-- Extracted records follows --
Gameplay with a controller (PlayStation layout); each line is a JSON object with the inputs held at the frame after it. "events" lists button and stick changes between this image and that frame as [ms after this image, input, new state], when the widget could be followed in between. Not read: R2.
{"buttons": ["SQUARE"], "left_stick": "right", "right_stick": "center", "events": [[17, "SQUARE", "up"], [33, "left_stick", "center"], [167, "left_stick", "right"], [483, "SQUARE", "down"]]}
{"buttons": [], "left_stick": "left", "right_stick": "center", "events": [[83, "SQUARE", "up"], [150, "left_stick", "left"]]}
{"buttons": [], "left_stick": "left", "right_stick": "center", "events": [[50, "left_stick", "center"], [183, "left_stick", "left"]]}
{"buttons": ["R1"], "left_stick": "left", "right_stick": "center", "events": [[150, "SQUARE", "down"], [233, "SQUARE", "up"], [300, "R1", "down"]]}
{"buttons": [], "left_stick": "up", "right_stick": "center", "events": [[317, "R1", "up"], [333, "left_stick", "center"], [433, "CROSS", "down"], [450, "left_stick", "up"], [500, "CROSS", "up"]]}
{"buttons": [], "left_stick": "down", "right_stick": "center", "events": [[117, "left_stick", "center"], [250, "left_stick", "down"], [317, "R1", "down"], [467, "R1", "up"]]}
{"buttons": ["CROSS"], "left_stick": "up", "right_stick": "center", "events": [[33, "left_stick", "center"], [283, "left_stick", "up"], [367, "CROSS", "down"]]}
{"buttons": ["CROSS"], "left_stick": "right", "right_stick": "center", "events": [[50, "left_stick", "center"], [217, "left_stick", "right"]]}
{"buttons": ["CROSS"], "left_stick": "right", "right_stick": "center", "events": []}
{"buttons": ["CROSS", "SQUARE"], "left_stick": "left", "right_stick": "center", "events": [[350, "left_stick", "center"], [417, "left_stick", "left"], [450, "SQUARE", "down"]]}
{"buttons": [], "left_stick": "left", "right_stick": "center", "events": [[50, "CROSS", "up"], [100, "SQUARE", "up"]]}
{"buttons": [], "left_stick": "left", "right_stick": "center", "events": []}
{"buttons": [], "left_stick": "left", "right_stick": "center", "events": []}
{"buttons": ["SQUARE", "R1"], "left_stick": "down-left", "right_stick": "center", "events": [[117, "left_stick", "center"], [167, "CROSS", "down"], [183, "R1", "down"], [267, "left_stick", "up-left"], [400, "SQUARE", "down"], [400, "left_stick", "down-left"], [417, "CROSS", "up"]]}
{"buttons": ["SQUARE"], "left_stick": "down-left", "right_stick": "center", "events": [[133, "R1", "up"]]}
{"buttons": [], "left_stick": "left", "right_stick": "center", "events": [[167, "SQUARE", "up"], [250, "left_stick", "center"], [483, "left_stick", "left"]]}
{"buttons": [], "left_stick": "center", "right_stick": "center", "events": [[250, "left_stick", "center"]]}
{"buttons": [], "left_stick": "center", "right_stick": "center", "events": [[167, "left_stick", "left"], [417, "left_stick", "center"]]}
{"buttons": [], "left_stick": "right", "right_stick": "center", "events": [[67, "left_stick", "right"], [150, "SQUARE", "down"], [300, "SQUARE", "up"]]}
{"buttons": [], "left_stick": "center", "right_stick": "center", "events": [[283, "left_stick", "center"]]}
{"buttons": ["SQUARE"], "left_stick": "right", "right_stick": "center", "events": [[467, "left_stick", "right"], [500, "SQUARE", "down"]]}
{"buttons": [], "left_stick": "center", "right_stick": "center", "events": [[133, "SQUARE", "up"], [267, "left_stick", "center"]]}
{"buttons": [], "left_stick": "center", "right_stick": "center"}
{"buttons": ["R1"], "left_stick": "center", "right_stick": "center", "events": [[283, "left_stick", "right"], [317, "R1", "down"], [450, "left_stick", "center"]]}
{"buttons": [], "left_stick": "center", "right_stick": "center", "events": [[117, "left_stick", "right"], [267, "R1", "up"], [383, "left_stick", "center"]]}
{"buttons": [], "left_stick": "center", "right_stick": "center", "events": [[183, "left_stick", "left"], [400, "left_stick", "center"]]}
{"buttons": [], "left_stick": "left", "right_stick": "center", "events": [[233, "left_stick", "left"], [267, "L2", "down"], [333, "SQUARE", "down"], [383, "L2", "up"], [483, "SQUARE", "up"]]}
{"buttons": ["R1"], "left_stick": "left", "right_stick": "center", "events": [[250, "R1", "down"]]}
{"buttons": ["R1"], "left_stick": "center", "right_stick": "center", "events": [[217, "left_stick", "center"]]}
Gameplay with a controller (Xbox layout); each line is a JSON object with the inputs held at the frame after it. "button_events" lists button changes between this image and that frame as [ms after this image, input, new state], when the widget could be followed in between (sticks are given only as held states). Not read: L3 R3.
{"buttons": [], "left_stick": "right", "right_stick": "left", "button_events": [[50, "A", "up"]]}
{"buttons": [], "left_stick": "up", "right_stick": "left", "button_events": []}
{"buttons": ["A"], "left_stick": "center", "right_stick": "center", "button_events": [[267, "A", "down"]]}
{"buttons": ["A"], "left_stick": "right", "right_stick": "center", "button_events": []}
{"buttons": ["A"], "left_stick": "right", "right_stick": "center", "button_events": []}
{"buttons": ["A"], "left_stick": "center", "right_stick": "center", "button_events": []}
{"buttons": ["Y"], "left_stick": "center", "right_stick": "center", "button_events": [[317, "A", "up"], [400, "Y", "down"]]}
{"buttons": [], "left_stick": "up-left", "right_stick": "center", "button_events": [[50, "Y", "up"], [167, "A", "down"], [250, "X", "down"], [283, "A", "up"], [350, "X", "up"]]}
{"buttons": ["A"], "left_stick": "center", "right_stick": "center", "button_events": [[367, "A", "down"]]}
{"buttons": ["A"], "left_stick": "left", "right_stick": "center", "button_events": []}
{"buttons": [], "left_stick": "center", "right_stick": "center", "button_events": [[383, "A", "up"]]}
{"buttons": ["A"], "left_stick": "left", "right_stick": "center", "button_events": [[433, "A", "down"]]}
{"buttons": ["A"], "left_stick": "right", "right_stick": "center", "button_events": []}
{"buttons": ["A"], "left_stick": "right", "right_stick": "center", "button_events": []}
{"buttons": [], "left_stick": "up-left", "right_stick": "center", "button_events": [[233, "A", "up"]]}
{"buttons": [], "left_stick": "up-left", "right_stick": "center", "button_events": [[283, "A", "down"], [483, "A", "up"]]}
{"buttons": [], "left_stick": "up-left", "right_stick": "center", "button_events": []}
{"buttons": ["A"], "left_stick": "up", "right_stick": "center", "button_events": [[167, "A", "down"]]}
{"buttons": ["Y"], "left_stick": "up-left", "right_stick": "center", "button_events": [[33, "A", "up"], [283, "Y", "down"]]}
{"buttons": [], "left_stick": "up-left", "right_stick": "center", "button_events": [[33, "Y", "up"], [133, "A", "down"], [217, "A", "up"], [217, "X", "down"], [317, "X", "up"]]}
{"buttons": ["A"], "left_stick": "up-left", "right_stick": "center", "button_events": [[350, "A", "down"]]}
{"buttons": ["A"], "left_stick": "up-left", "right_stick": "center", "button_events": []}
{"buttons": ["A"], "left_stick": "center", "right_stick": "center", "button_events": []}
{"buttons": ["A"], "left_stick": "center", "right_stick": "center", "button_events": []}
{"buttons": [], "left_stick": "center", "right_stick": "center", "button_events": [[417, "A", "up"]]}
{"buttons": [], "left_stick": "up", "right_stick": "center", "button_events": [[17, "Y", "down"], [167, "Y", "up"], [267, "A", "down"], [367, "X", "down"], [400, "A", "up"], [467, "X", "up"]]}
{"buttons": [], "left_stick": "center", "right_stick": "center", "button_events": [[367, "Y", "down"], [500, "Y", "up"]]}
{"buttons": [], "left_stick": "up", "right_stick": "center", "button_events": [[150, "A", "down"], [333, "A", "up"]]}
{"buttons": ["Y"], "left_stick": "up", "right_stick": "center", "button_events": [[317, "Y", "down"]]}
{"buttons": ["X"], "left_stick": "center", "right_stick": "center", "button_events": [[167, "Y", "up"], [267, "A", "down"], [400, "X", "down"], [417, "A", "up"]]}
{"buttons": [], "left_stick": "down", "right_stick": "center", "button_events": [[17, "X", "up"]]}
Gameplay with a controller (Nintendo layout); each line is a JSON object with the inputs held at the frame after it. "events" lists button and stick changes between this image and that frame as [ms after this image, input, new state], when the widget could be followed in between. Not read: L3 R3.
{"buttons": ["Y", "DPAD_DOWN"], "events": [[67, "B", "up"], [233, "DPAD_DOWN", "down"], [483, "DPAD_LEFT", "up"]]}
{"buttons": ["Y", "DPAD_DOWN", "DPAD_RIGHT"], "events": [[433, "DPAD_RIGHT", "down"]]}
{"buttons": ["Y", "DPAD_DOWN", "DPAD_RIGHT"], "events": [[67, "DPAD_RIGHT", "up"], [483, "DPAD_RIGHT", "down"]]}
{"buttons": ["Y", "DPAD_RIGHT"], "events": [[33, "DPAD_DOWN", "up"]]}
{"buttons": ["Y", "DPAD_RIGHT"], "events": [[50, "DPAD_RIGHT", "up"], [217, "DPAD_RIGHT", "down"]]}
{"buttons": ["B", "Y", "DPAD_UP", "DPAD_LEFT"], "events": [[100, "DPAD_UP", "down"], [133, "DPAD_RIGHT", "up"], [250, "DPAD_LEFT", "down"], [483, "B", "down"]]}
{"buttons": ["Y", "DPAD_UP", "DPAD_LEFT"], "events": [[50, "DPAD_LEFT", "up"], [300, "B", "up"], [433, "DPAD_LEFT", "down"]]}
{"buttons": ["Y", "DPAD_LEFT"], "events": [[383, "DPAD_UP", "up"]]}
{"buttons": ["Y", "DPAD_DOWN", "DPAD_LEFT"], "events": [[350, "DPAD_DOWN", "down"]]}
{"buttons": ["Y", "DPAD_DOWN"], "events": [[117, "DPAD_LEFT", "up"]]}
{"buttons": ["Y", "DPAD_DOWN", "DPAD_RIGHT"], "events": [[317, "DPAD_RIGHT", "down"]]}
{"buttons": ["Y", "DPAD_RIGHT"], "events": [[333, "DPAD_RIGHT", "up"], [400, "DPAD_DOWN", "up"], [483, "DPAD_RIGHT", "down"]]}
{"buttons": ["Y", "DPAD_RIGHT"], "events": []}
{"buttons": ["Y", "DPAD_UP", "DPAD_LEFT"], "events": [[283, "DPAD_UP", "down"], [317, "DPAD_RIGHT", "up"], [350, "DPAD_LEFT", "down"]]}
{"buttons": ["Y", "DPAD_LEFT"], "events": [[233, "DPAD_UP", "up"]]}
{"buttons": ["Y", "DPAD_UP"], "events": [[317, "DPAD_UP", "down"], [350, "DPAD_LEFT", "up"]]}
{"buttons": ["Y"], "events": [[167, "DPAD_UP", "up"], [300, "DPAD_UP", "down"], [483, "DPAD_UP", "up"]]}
-- Extracted records concluded --
• Problem requirements
For this exercise, return every line from the data that holds the string "image".

• Answer to this exercise
Gameplay with a controller (PlayStation layout); each line is a JSON object with the inputs held at the frame after it. "events" lists button and stick changes between this image and that frame as [ms after this image, input, new state], when the widget could be followed in between. Not read: R2.
Gameplay with a controller (Xbox layout); each line is a JSON object with the inputs held at the frame after it. "button_events" lists button changes between this image and that frame as [ms after this image, input, new state], when the widget could be followed in between (sticks are given only as held states). Not read: L3 R3.
Gameplay with a controller (Nintendo layout); each line is a JSON object with the inputs held at the frame after it. "events" lists button and stick changes between this image and that frame as [ms after this image, input, new state], when the widget could be followed in between. Not read: L3 R3.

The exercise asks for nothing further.